* **Extracted text**:

▬▬▬▬▬▬

So long, 4G. The next major upgrade to cell phone networks is here, and it’s called 5G. Wireless 5G network technology is more than 10 times faster than 4G LTE data. The catch is that companies need to build whole new networks to deliver it. The last major update to 4G took about 10 years to roll out, and 5G will be about the same. This new generation of technology emerged in 2018 and will be slowly rolling out over the next five years.

Fifth-generation (5G) wireless network technology promises faster speeds, lower latency, and the potential for greater competition among internet providers. With a 5G connection, your mobile connection should feel like your home Wi-Fi—and in some cases, it’ll be better than a home connection.

5G connections offer latency rates of 1 millisecond. This means that the communication delay between devices is virtually nonexistent, making possible a future with self-driving cars that monitor nearby vehicles to create a crash-free drive at speeds up to 200 miles per hour.

The 5G cellular race

Provider 5G Launch Cities Projected 5G Speed
AT&T Live in 21 cities and growing Atlanta, Austin, Charlotte, Dallas, Houston, Indianapolis, Jacksonville, Las Vegas, Los Angeles, Louisville, Nashville, New Orleans, New York, Oklahoma City, Orlando, Raleigh, San Antonio, San Diego, San Francisco, San Jose, and Waco Up to 625 Mbps*
Sprint Live in 9 cities and growing Atlanta, Chicago, Dallas/Fort Worth, Houston, Kansas City, Los Angeles, New York, Phoenix, and Washington, D.C. Up to 4.1 Gbps (4,100 Mbps)**
T-Mobile Live in 6 cities and growing Atlanta, Cleveland, Dallas, Las Vegas, Los Angeles and New York Up to 4.1 Gbps (4,100 Mbps)**
Verizon Live in 13 cities and 13 NFL stadiums and growing

Currently available in: Atlanta, Boise, Chicago, Denver, Detroit, Indianapolis, Minneapolis, New York City, Panama City, Phoenix, Providence, St. Paul, and Washington, D.C.

▬▬▬▬▬▬

* **Given material**:
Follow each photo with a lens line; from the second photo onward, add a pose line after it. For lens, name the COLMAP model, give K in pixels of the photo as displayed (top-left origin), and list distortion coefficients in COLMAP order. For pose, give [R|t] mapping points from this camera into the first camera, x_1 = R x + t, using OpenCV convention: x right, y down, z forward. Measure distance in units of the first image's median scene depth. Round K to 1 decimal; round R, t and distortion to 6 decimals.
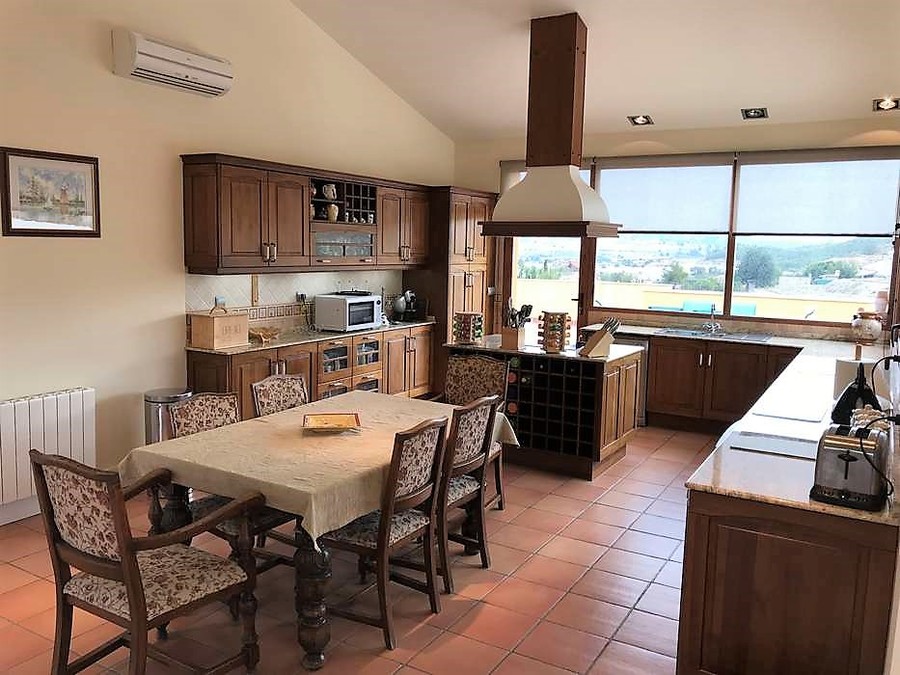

▬▬▬▬▬▬

* **What to do**: Retype the 5G article above word for word, starting at "Provider 5G Launch" and ending at "Paul, and Washington, D.C.".

* **Output of the exercise**:
Provider 5G Launch Cities Projected 5G Speed
AT&T Live in 21 cities and growing Atlanta, Austin, Charlotte, Dallas, Houston, Indianapolis, Jacksonville, Las Vegas, Los Angeles, Louisville, Nashville, New Orleans, New York, Oklahoma City, Orlando, Raleigh, San Antonio, San Diego, San Francisco, San Jose, and Waco Up to 625 Mbps*
Sprint Live in 9 cities and growing Atlanta, Chicago, Dallas/Fort Worth, Houston, Kansas City, Los Angeles, New York, Phoenix, and Washington, D.C. Up to 4.1 Gbps (4,100 Mbps)**
T-Mobile Live in 6 cities and growing Atlanta, Cleveland, Dallas, Las Vegas, Los Angeles and New York Up to 4.1 Gbps (4,100 Mbps)**
Verizon Live in 13 cities and 13 NFL stadiums and growing

Currently available in: Atlanta, Boise, Chicago, Denver, Detroit, Indianapolis, Minneapolis, New York City, Panama City, Phoenix, Providence, St. Paul, and Washington, D.C.